Fragmento de origen:
Los enófilos más ortodoxos reniegan de escupir el vino, así sea el más berreta del mundo o lleves varias horas seguidas conduciendo una cata. Pero los tiempos cambiaron: el vino no es aquello que los reyes bebían como un elixir exclusivo ni tampoco eso que nuestros abuelos tomaban con soda en las comidas. Poco a poco se imponen nuevos paradigmas acerca de sus hábitos, normas y consumos.

Es cierto que el vino existe en Argentina desde que Argentina no existía. Lo introdujeron algunas órdenes religiosas, en plena época de evangelización europeizante, con el fin de reproducir la sangre de Cristo en sus misas. En 1536 empezó a brotar tinto en Santiago del Estero gracias a un cura que trajo semillas de España vía Chile, y 50 años después los franciscanos estrenaron en Salta el blanco con unos esquejes de las Islas Canarias.

La producción luego se extendió y diversificó, aunque hubo un hecho que convirtió a Mendoza en el epicentro cultural del vino en Argentina: la instalación de la primera escuela de agricultura del país, a mediados del siglo XIX. Su director, un francés, innovó con formas y cepas hasta entonces desconocidas. Entre las últimas, una se adaptó mejor que las otras al suelo, la altura y las aguas mendocinas: el Malbec. Fue el mito de origen del vino como una pasión argentina que se enreda entre las medallas de los vinos premiados y versiones “de mesa” que hacen estragos.

Una copa acompaña el asado, la poesía, la fiesta y la soledad. Una bebida sofisticada pero popular, desde la producción exclusiva que se le enviaba por barco al Rey de España hasta los primitivos arropes y alojas con los que tomaban coraje los gauchos. Hoy, Argentina es el quinto productor mundial. Y el vino, más que una bebida, parece haberse reconvertido en una experiencia. Principalmente sensorial, desde ya. Pero también turística. Y, en otro aspecto, incluso de pertenencia: “saber” de vinos habilita jactancias.

Todo este fenómeno se condensa y explica con fuerza sinecdótica en el Valle de Uco, una pequeña traza de no más de 60 kilómetros en Mendoza, mayormente sobre la ruta 40, y que involucra a tres pueblos: Tupungato, Tunuyán y San Carlos. En ese radio sobre el noroeste cordillerano de la provincia y a una hora de la capital fue donde el turismo bodeguero se aceleró, compitiéndoles al Aconcagua y al “circuito sanmartiniano” como destinos a conocer, especialmente en el amplio y clave segmento de viajeros de 18-35 años.

Consigna:
Reproduce sin cambios el pasaje del fragmento sobre el vino en Argentina que empieza con las palabras "Todo este fenómeno" y termina con "de 18-35 años.". Las entradas de la colección no guardan relación con el fragmento.

Entradas de la colección:
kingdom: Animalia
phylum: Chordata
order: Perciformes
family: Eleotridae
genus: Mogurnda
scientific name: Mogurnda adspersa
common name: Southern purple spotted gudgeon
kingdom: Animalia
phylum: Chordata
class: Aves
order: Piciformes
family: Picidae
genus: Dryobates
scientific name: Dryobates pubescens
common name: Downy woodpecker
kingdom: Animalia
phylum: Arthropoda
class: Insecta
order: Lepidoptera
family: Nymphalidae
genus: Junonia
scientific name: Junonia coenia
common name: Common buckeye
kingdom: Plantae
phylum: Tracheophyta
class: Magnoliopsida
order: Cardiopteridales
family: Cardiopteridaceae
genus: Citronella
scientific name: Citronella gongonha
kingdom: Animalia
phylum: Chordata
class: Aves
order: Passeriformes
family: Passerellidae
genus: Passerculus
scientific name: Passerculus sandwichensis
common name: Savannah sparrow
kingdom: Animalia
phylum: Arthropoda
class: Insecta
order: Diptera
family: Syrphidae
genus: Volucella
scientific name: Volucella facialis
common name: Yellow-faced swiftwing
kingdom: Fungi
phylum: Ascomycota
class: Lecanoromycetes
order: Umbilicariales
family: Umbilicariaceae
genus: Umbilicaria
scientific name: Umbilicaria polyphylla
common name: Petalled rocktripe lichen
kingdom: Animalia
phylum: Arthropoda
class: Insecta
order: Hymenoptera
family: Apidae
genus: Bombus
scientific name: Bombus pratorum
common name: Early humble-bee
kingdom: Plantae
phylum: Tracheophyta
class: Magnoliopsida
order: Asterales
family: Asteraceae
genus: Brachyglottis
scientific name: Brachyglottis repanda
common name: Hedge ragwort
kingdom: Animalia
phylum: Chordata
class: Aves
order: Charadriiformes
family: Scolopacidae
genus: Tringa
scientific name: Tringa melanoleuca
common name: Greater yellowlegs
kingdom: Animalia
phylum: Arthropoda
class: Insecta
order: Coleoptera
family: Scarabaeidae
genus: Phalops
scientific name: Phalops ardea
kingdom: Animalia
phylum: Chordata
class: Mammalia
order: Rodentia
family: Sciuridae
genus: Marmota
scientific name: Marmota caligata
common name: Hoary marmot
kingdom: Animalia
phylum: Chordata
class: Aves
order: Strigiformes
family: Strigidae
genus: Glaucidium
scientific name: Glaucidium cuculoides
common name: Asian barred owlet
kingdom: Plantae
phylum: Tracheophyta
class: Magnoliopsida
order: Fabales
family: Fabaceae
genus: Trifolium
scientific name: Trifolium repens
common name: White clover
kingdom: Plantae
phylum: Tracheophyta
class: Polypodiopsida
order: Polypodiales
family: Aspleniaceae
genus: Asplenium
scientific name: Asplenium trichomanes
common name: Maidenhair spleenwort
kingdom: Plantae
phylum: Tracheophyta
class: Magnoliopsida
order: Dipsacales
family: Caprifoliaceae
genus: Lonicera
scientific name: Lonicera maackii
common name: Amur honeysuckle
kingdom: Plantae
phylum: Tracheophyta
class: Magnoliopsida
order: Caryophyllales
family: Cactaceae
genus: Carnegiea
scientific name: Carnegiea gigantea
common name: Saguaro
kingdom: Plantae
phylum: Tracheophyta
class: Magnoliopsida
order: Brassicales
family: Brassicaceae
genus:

Respuesta esperada:
Todo este fenómeno se condensa y explica con fuerza sinecdótica en el Valle de Uco, una pequeña traza de no más de 60 kilómetros en Mendoza, mayormente sobre la ruta 40, y que involucra a tres pueblos: Tupungato, Tunuyán y San Carlos. En ese radio sobre el noroeste cordillerano de la provincia y a una hora de la capital fue donde el turismo bodeguero se aceleró, compitiéndoles al Aconcagua y al “circuito sanmartiniano” como destinos a conocer, especialmente en el amplio y clave segmento de viajeros de 18-35 años.